##### Textauszug #####

Morgens, halb sieben in einem Melkstand in Nordfriesland. Die meisten Kühe sind schon gemolken, gerade betreten die Frischabkalber und die Krankengruppe den Melkstand. Eine junge Frau mit einem Basecap kommt in den Melkstand, ruft kurz „Moin“ in die Runde und hilft den beiden Melkern, die Melkgeschirre anzusetzen. „Ich fange meist morgens an, wenn die Frischkalber und kranken Kühe gemolken werden. Ich mag es, diese Kühe jeden Tag zu sehen, da kann man sie besser kontrollieren“, erklärt...
Morgens, halb sieben in einem Melkstand in Nordfriesland. Die meisten Kühe sind schon gemolken, gerade betreten die Frischabkalber und die Krankengruppe den Melkstand. Eine junge Frau mit einem Basecap kommt in den Melkstand, ruft kurz „Moin“ in die Runde und hilft den beiden Melkern, die Melkgeschirre anzusetzen. „Ich fange meist morgens an, wenn die Frischkalber und kranken Kühe gemolken werden. Ich mag es, diese Kühe jeden Tag zu sehen, da kann man sie besser kontrollieren“, erklärt sie mit einem kaum erkennbaren amerikanischen Akzent.
Von Nordamerika nach Nordfriesland
Mary-Katherine, von allen „MK“ genannt, ist die Herdenmanagerin auf Hof Backensholz. Über eine Agentur, die weltweit Praktikumsplätze vermittelt, fand MK 2015 den Praktikumsplatz auf dem Milchkuhbetrieb in Nordfriesland und blieb für sechs Monate. Genau dorthin kehrte sie nach dem Studium in den USA zurück. Auf Hof Backensholz ist sie nun seit fast vier Jahren als Herdenmanagerin für 450 Milchkühe verantwortlich.
„Was mich hier in Deutschland besonders beeindruckt, ist, dass die Betriebe sehr vielfältig sind“, sagt sie nach dem Melken, als sie ihre Hände wäscht und sich das Thermometer in die Hosentasche steckt. Jetzt ist es Zeit für die Frischabkalberkontrolle, mit schnellen Schritten läuft sie los. Aus ihrer Heimat den USA, wo sie Nutztierwissenschaften studierte und anschließend Veterinärmedizin studieren wollte, ist sie andere Betriebsstrukturen gewöhnt.
„Während des Studiums waren wir zum Beispiel für eine Berater-Schulung auf einem Betrieb in Kalifornien mit 10.000 Milchkühen“, erinnert sie sich. Der Betrieb war hochspezialisiert und hatte keine eigene Nachzucht, sondern verkaufte die Kälber und kaufte später wieder abgekalbte Färsen ein. „Hier in Deutschland sind die Betriebe viel diverser und haben oft ein zweites Standbein, z.B. eine Biogasanlage“, sagt die US-Amerikanerin.
Hier in Deutschland sind die Betriebe viel diverser!“
MK Jones
Optimieren statt maximieren
Ihre Leidenschaft für Milchkühe begeistert. Zwar ist sie nicht selbst auf einem Milchkuhbetrieb aufgewachsen, jedoch in einer sehr ländlichen Gegend in Virginia. „Das ist sehr dörflich, viel ländlicher als das, was Dorf hier in Deutschland bedeutet“, sagt sie und lacht. Als Jugendliche half sie bei Tierschauen aus und arbeitete auf einem Pferdebetrieb.

##### Vorliegende Daten #####

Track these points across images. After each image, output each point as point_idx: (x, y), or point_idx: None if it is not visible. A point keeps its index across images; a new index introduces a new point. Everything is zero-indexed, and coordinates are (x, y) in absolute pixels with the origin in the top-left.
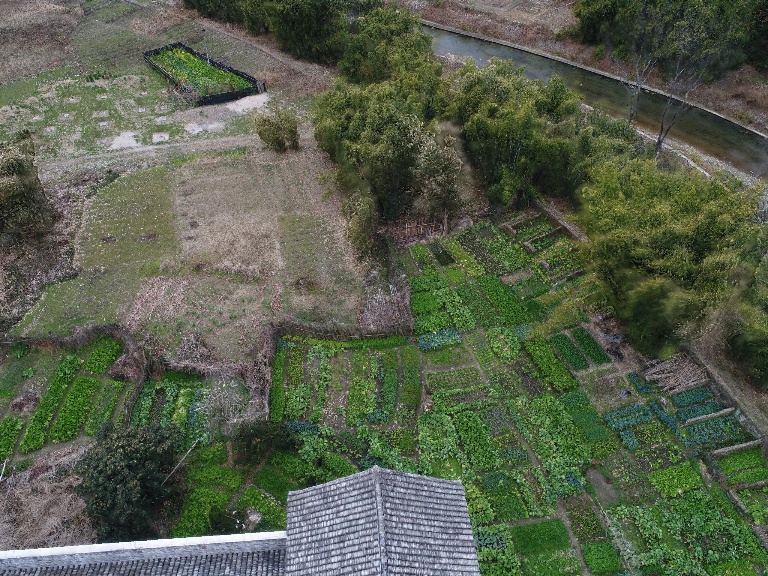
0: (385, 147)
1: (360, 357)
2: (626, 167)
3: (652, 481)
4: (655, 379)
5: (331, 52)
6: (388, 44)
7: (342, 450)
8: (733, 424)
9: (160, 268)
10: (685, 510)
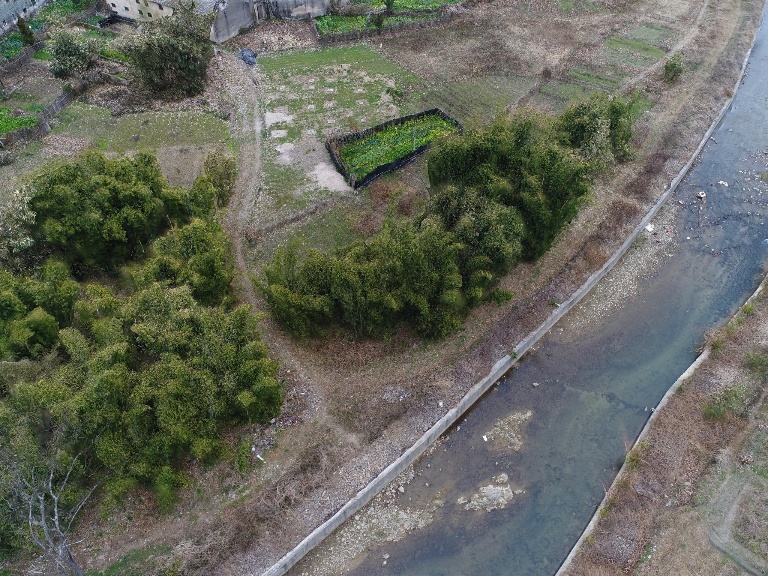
0: None
1: None
2: None
3: None
4: None
5: None
6: None
7: None
8: None
9: None
10: None
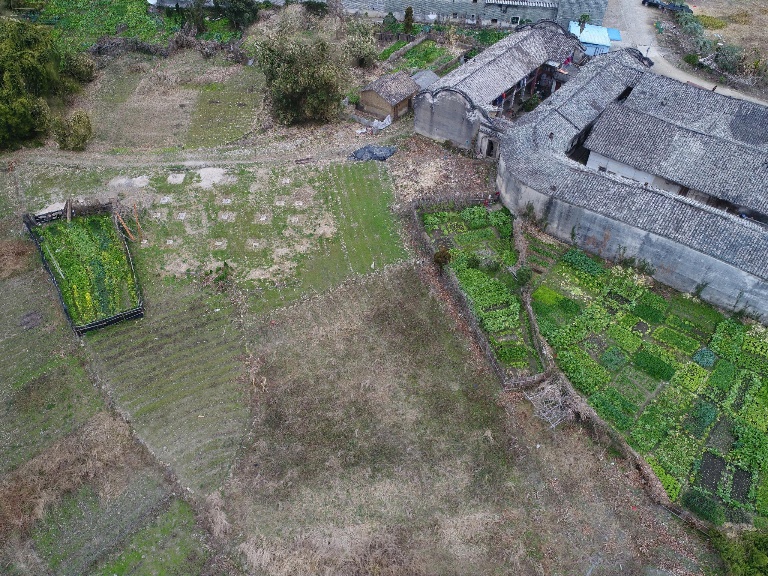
0: None
1: None
2: None
3: None
4: None
5: None
6: None
7: None
8: None
9: (212, 79)
10: (64, 5)
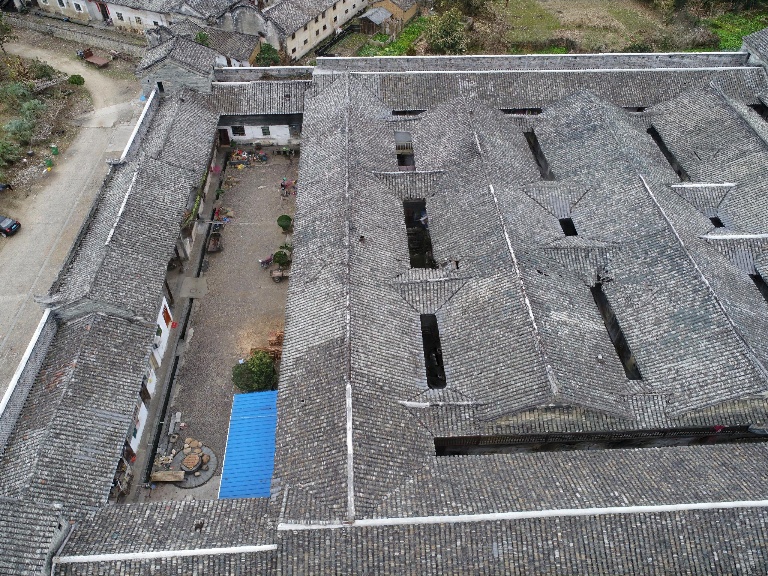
0: None
1: None
2: None
3: None
4: None
5: None
6: None
7: None
8: None
9: (562, 24)
10: None
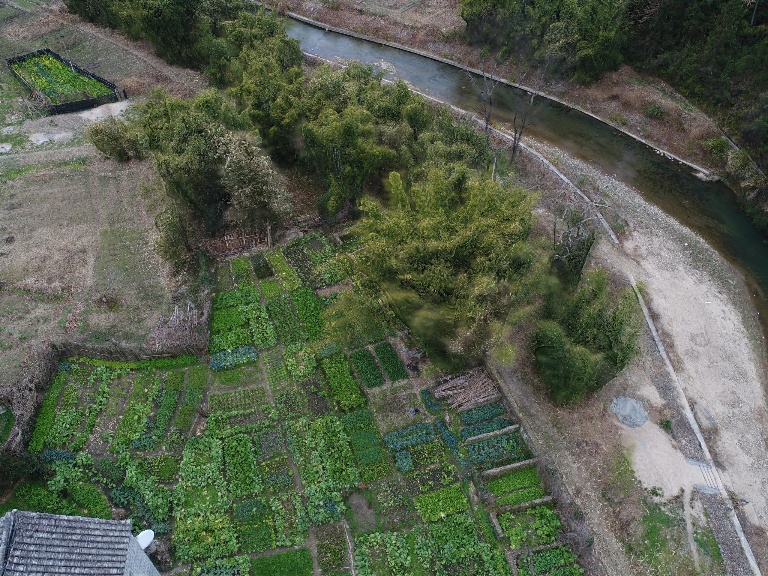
0: (190, 158)
1: (144, 378)
2: (453, 174)
3: (416, 505)
4: (445, 396)
5: (202, 57)
6: (250, 49)
7: (96, 479)
8: (516, 442)
9: None
10: (441, 535)
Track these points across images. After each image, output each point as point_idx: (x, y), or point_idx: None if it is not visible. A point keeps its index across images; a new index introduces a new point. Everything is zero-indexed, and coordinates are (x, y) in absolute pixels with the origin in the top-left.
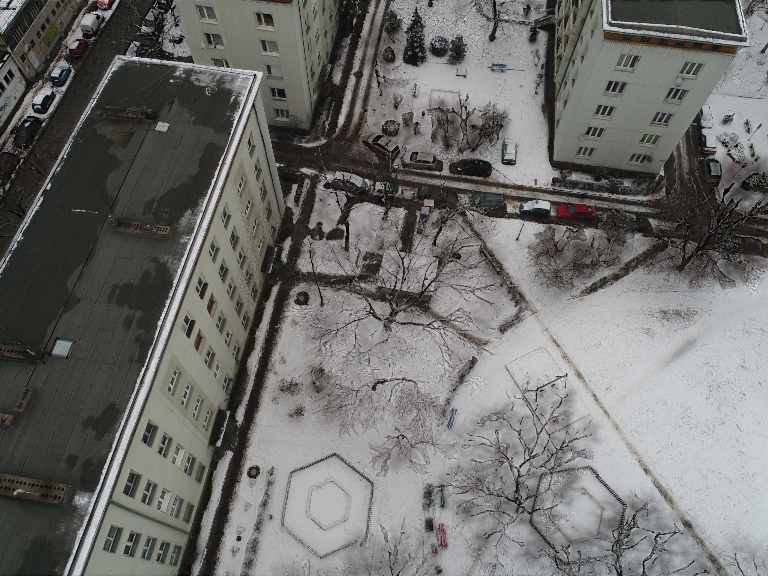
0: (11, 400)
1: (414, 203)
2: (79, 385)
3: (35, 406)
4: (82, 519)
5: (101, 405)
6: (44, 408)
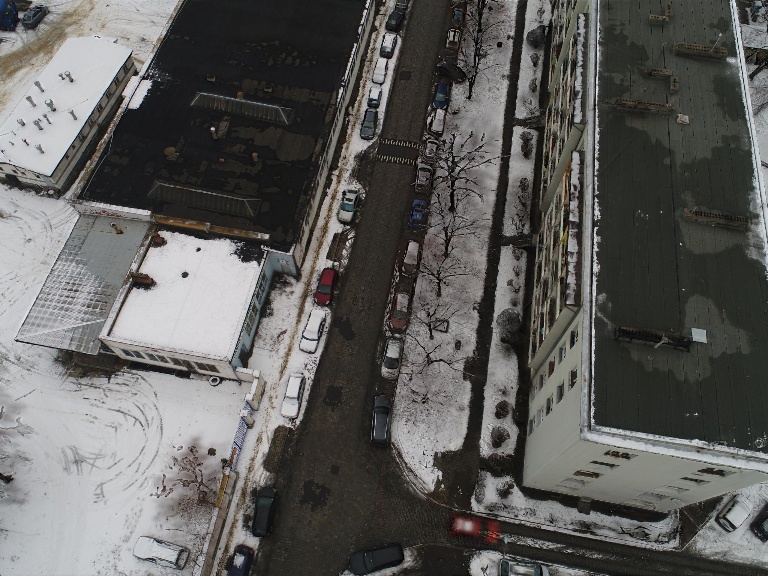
0: (655, 14)
1: (741, 3)
2: (694, 8)
3: (674, 16)
4: (738, 69)
5: (715, 18)
6: (680, 18)
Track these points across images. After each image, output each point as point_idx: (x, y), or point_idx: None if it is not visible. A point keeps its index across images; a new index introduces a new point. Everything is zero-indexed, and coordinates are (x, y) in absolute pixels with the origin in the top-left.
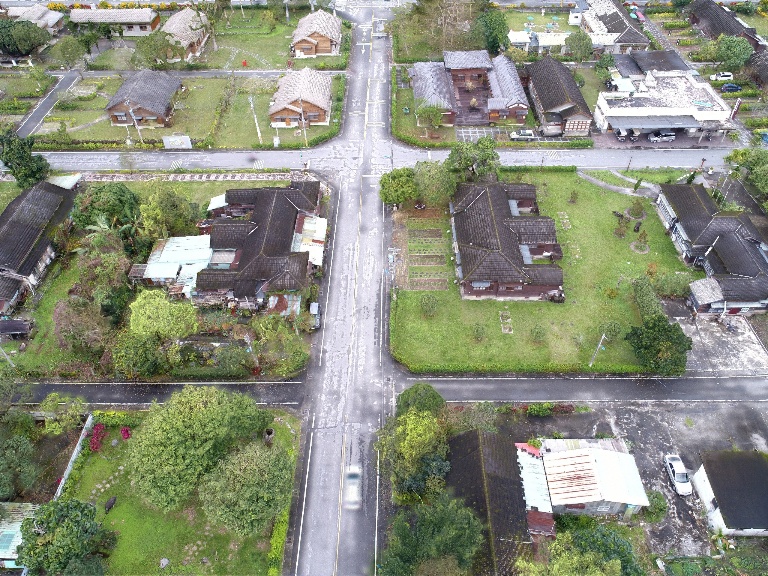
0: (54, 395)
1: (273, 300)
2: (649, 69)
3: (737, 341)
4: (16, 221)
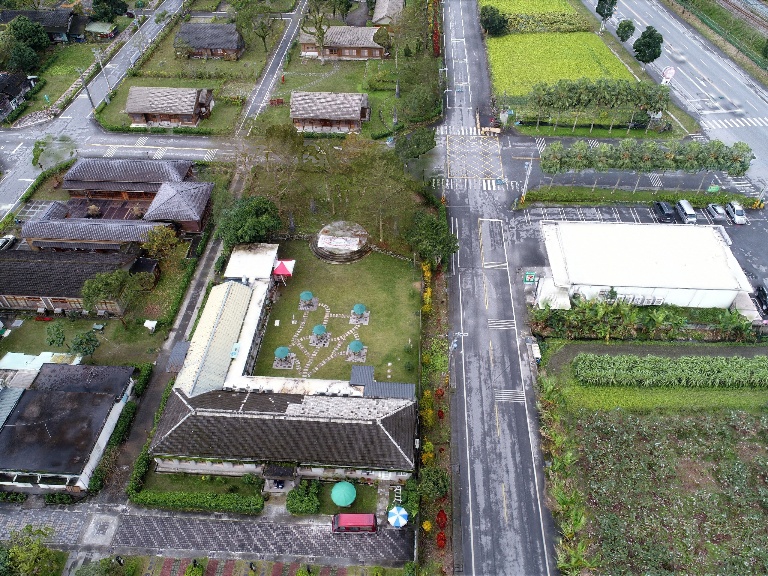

#####

» Aufgabe 1
Kopiere aus dem Text über die Herdenmanagerin auf Hof Backensholz die Passage von „Von Nordamerika nach“ bis einschließlich „450 Milchkühe verantwortlich.“ wortgetreu.
» Aufgabe 2
Schreib den Text über die Herdenmanagerin auf Hof Backensholz im Anschluss an seinen letzten Satz weiter.

» Schriftliche Antwort 1
Von Nordamerika nach Nordfriesland
Mary-Katherine, von allen „MK“ genannt, ist die Herdenmanagerin auf Hof Backensholz. Über eine Agentur, die weltweit Praktikumsplätze vermittelt, fand MK 2015 den Praktikumsplatz auf dem Milchkuhbetrieb in Nordfriesland und blieb für sechs Monate. Genau dorthin kehrte sie nach dem Studium in den USA zurück. Auf Hof Backensholz ist sie nun seit fast vier Jahren als Herdenmanagerin für 450 Milchkühe verantwortlich.

» Schriftliche Antwort 2
Doch erst durch das Studium lernte sie Milchkühe lieben. „In der Landwirtschaft geht es oft hauptsächlich um Maximierung, bei Kühen immer um die Optimierung, das ist viel schöner!“, erklärt sie. „Und man investiert so viel Zeit und Arbeit in diese Tiere, wenn man jeden Tag mit ihnen arbeitet. Dadurch hat man zu den Kühen eine ganz besondere Beziehung.“
Man hat zu Kühen eine ganz besondere Beziehung, weil man jeden Tag mit ihnen arbeitet“
MK Jones, Herdenmanagerin.
Herdenmanagerin mit Plan
Nach der Frischabkalberkontrolle und den täglichen Besamungen führt ihr Weg sie zurück ins Stallbüro. Denn zu ihrem Job als Herdenmanagerin gehört relativ viel Arbeit am Schreibtisch. „Manchmal schimpfe ich darüber, weil es hier so viele Gesetze und Einschränkungen gibt“, erklärt MK. Im Gegensatz zu Deutschland erscheinen ihr die Regelungen in den USA richtig wild.
So sind etwa gesetzliche Vorschriften zum Transport von tragenden Kühen praktisch nicht vorhanden. „Wenn zum Beispiel in den USA eine Kuh im Schlachthof noch kalbt, darf man sie erst schlachten, nachdem die Nachgeburt abgegangen ist“, erklärt sie. „Das ist ein Riesenunterschied zu den Bedingungen hier in Deutschland.“
Über die Unterschiede im Herdenmanagement spricht die Herdenmanagerin viel mit ihren ehemaligen Kommilitonen aus der Uni, von denen mittlerweile viele ebenfalls als Herdenmanager auf der ganzen Welt arbeiten. „Der Austausch ist superinteressant. Ich lerne dadurch immer wieder Dinge, über die ich vorher noch gar nicht nachgedacht hatte.“
„Man merkt, dass sich viele Menschen viele Gedanken zu Umwelt und Nachhaltigkeit machen, das ist schön.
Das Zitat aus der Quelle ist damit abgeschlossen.